• TEXT SECTION:
1. Requirements & Scope (5 min)

Functional Requirements

  1. Crawl the web starting from a seed set of URLs, discovering and following links to new pages
  2. Download and store the HTML content of each page for downstream indexing/processing
  3. Respect robots.txt directives and crawl-delay policies for every domain
  4. Detect and avoid duplicate URLs (normalization) and duplicate content (near-dedup)
  5. Support prioritized crawling — important/fresh pages crawled more frequently than stale/low-quality pages

Non-Functional Requirements

  • Availability: 99.9% — the crawler should run continuously. Brief outages are acceptable (we just resume from where we left off).
  • Throughput: Crawl 1 billion pages/day (~12,000 pages/sec sustained). Scale to 5 billion pages total in the index.
  • Latency: Not a real-time system. End-to-end latency from URL discovery to content storage can be minutes to hours.

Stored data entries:
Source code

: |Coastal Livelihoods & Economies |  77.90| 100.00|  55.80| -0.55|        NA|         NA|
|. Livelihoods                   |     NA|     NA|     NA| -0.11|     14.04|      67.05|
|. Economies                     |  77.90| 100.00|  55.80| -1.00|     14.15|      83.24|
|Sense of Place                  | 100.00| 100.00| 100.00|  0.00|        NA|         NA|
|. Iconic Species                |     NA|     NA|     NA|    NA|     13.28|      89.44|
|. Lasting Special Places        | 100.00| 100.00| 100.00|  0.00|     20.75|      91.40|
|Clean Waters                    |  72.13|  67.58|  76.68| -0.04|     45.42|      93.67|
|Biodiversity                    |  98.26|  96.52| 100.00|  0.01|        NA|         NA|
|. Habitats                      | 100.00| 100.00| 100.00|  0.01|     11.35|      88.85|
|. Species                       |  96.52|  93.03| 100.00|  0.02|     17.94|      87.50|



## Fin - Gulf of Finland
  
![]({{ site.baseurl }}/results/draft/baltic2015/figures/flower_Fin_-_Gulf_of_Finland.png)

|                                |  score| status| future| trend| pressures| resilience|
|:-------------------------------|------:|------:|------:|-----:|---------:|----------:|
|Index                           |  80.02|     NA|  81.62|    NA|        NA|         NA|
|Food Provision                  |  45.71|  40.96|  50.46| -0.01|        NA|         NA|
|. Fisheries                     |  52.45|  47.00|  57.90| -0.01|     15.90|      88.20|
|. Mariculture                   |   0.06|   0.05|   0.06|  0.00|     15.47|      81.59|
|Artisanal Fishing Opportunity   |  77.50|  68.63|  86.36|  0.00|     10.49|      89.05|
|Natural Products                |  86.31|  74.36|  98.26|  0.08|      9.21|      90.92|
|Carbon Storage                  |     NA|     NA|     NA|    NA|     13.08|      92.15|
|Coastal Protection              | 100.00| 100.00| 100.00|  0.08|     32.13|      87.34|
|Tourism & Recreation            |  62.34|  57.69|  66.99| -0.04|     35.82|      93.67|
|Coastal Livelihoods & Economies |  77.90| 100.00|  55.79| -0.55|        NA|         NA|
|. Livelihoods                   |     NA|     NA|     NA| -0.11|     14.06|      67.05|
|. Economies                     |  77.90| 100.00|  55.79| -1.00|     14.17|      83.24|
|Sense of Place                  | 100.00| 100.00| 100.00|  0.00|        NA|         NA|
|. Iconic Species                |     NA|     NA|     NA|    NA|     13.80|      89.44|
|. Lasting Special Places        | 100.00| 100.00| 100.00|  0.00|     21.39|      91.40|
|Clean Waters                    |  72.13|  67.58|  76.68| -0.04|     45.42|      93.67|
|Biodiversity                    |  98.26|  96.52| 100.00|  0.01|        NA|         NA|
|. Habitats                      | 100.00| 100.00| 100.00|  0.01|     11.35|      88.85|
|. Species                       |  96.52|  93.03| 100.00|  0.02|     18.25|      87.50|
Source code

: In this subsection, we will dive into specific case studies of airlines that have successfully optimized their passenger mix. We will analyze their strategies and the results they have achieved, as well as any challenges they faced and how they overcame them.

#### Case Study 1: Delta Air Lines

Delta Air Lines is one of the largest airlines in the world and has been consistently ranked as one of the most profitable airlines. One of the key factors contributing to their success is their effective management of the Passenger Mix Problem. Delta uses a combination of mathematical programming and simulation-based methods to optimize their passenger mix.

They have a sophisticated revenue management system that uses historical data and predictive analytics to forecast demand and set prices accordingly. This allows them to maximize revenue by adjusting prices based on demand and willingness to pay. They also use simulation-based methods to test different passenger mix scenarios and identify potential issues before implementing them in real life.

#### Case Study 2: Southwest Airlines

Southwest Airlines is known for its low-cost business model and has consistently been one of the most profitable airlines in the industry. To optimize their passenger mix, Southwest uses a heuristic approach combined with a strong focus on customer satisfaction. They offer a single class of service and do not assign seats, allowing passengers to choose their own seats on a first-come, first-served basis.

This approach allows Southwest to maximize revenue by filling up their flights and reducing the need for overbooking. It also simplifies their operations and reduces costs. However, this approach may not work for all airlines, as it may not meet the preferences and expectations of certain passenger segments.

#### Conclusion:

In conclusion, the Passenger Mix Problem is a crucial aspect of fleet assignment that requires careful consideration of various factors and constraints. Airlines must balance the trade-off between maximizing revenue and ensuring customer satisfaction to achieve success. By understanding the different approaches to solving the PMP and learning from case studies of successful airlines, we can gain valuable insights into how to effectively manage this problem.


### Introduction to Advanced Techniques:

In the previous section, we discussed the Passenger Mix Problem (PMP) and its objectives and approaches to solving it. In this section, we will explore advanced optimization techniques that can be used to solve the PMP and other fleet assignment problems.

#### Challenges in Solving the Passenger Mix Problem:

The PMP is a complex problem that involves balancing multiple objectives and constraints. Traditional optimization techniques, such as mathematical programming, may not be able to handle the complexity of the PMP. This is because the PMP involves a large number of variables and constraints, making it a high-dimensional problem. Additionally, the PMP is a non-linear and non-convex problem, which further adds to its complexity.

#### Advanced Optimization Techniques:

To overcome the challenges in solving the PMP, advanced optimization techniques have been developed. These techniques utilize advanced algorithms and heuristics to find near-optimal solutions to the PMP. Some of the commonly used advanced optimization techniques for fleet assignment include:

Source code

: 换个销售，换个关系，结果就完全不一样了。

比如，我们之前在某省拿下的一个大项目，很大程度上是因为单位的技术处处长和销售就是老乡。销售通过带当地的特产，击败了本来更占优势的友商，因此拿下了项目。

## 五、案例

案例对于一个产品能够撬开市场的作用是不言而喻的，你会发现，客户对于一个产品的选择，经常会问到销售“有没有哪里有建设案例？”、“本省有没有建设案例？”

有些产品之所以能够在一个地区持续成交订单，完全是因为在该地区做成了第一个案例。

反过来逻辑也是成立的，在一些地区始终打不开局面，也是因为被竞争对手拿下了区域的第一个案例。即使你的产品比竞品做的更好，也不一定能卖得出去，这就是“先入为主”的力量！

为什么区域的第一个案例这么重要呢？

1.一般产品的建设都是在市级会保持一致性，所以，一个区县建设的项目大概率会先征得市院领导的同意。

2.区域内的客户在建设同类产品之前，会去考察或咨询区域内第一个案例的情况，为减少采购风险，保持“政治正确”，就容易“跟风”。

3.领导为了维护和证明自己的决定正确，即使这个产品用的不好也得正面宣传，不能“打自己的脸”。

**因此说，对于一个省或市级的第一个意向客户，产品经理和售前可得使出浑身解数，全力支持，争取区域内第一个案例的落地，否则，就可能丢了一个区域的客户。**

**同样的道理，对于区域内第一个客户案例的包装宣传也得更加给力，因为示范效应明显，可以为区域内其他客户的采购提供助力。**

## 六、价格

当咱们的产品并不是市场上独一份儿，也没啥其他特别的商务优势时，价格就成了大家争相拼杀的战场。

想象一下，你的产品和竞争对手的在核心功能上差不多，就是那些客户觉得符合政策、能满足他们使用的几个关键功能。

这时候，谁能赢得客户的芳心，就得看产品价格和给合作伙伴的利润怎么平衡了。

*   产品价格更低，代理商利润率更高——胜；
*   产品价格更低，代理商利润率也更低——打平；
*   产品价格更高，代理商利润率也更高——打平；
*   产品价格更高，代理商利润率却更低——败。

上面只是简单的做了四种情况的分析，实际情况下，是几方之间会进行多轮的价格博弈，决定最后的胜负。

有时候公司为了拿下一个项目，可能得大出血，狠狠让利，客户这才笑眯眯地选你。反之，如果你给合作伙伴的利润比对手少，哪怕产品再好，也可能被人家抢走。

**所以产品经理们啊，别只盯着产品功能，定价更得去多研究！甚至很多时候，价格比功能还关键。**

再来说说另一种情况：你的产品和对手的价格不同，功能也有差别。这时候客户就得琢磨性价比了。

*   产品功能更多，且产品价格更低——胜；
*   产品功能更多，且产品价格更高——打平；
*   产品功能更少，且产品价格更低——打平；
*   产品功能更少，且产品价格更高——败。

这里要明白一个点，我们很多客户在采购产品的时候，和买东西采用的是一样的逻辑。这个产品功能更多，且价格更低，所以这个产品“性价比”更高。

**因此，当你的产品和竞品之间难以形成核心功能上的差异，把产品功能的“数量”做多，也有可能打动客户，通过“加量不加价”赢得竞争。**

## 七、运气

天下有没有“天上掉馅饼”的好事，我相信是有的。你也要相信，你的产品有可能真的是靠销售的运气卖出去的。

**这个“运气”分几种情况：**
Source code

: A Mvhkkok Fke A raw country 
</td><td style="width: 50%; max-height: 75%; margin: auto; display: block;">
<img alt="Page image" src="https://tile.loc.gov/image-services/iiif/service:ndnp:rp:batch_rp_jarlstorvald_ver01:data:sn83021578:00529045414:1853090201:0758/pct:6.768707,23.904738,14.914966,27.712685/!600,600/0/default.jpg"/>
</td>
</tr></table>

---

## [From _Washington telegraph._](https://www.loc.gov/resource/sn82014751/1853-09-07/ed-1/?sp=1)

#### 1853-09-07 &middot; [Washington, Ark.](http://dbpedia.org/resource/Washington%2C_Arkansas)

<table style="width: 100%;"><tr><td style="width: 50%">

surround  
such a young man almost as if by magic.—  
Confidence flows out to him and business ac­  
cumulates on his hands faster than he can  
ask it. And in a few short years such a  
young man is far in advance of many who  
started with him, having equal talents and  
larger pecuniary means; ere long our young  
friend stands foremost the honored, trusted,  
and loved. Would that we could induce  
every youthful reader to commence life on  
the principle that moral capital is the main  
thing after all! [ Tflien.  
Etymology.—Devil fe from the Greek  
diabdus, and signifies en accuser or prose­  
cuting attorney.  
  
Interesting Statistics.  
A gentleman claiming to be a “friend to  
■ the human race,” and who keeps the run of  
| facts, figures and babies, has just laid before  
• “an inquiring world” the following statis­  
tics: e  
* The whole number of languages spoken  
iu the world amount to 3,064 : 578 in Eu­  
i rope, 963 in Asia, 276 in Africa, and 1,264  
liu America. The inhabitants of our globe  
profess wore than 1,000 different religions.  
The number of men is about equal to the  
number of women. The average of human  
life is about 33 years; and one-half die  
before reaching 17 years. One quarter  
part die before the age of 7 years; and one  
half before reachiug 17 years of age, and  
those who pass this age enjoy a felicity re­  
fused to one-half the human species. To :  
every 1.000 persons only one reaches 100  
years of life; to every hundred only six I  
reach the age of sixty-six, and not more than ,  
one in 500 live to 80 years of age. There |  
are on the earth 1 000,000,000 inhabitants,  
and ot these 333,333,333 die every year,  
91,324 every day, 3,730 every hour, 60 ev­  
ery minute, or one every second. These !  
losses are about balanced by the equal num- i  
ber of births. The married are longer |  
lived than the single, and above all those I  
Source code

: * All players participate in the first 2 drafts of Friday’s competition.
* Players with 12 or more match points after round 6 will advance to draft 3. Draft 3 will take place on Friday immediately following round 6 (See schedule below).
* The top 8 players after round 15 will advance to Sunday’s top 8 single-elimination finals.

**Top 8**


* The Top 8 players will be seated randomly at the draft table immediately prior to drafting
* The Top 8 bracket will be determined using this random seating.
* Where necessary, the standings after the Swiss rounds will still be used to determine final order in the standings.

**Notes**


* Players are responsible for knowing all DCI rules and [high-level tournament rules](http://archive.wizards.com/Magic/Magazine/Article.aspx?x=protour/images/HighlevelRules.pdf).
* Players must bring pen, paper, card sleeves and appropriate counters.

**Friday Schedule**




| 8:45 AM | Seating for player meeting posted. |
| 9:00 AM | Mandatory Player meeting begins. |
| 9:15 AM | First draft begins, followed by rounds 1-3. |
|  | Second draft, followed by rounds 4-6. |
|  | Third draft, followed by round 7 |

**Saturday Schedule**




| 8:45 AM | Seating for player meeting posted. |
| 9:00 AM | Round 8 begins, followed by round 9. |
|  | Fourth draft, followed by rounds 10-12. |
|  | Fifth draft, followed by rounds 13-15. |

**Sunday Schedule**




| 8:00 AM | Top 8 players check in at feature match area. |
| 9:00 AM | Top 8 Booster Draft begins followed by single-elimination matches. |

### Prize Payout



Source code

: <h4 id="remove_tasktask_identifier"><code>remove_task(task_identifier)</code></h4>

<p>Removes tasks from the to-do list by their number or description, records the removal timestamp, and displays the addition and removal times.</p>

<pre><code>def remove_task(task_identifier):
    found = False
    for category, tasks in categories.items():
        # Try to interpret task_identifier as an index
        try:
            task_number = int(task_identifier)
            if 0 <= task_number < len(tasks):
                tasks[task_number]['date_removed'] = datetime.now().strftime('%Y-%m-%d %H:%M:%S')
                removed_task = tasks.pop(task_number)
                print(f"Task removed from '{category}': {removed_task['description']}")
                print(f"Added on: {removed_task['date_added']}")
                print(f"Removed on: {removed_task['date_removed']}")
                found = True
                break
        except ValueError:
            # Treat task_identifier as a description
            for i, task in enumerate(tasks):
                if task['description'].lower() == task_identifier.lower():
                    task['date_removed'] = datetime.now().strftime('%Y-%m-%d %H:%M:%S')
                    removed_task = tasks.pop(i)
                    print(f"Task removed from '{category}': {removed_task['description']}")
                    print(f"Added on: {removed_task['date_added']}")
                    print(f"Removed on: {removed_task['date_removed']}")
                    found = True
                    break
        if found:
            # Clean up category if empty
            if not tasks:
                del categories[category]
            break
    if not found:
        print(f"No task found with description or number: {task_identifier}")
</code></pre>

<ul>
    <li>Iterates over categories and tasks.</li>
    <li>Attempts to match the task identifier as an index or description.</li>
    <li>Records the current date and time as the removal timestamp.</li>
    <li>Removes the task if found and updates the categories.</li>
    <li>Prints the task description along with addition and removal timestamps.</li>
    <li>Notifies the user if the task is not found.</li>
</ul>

• DIRECTIONS: Write the next part of the web crawler requirements, picking up right after their last line.

• ANSWER SECTION:
  • Politeness: Never overload a single web server. Maximum 1 request/second per domain by default, respect Crawl-Delay.
  • Robustness: Handle spider traps, malformed HTML, infinite URL spaces (calendars, session IDs), and adversarial pages gracefully.

2. Estimation (3 min)

Throughput

  • Target: 1 billion pages/day
  • 1B / 86,400 = ~12,000 pages/sec
  • Average page size: 100KB (HTML + headers)
  • Download bandwidth: 12,000 x 100KB = 1.2 GB/sec = ~10 Gbps

Storage

  • 5 billion pages in the index
  • Average compressed page: 30KB (HTML compresses ~3:1)
  • Total content storage: 5B x 30KB = 150 TB
  • URL frontier (URLs to crawl): 10 billion URLs x 200 bytes = 2 TB
  • URL seen set (deduplication): 50 billion URLs x 8 bytes (fingerprint) = 400 GB — fits in distributed memory

DNS

  • Unique domains: ~200 million
  • DNS resolution: must cache aggressively. At 12,000 pages/sec, we cannot do a fresh DNS lookup for each.
  • DNS cache: 200M domains x 100 bytes = 20 GB — fits in memory

Machines

  • Each crawler worker: ~200 concurrent connections, 500 pages/sec per worker
  • 12,000 / 500 = ~24 crawler workers (plus headroom → 40 workers)
  • Each worker: 32 cores, 64GB RAM, 10 Gbps NIC

3. API Design (3 min)

The web crawler is not a user-facing API service — it is an internal batch processing system. However, it has internal control and data interfaces.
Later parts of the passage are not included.